> **What is being asked**
Print the lines below verbatim, leaving out the pictures.

Stored entries:
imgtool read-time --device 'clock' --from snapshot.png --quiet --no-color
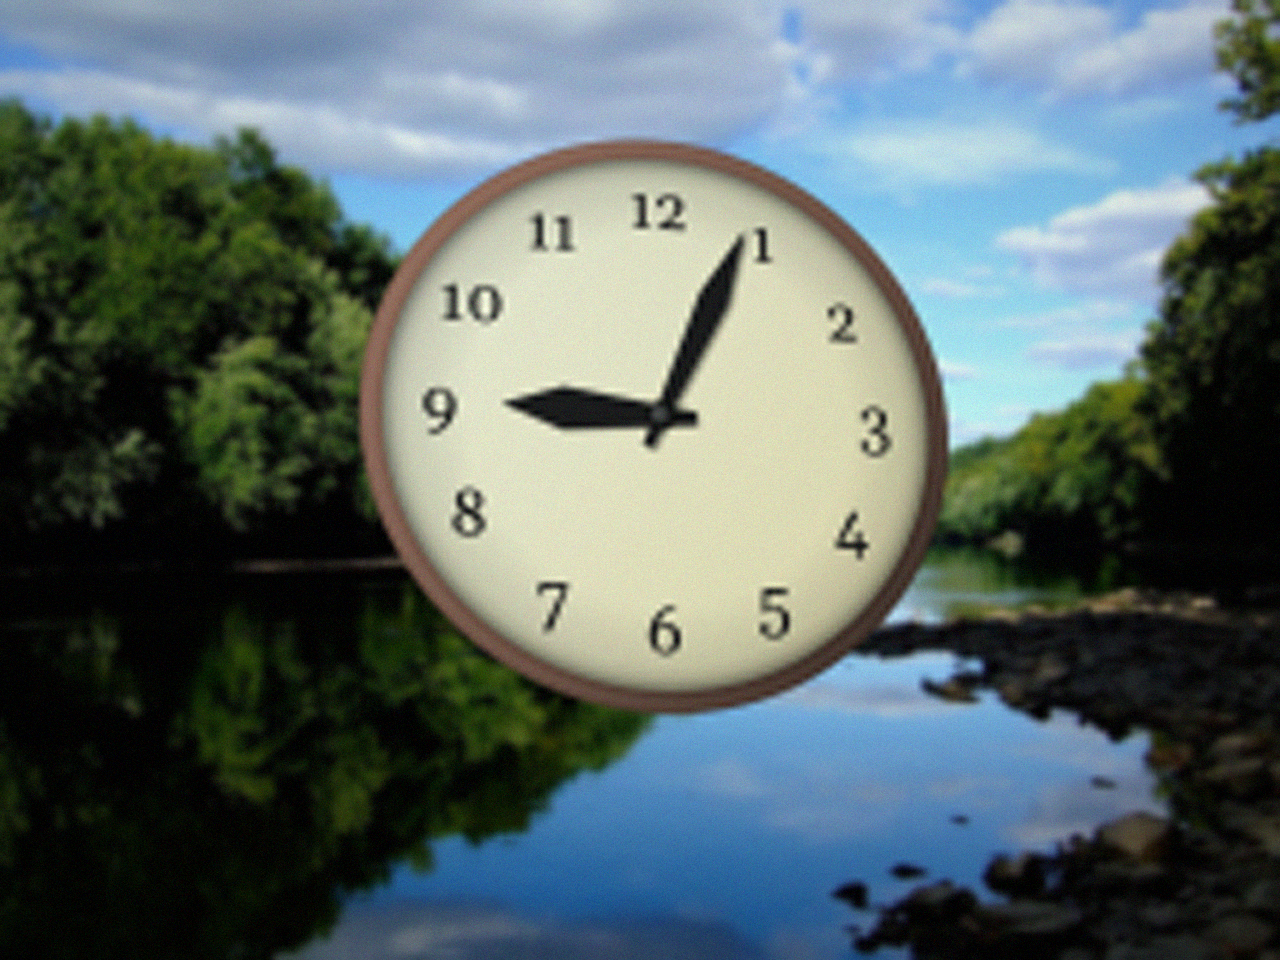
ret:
9:04
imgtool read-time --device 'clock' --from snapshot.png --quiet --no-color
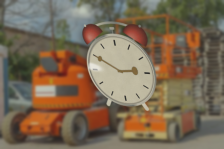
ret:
2:50
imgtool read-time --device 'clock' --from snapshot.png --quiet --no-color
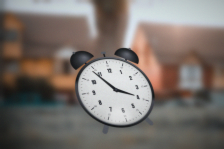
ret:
3:54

> **Full solution**
imgtool read-time --device 'clock' --from snapshot.png --quiet --no-color
ret:
9:04
imgtool read-time --device 'clock' --from snapshot.png --quiet --no-color
ret:
2:50
imgtool read-time --device 'clock' --from snapshot.png --quiet --no-color
ret:
3:54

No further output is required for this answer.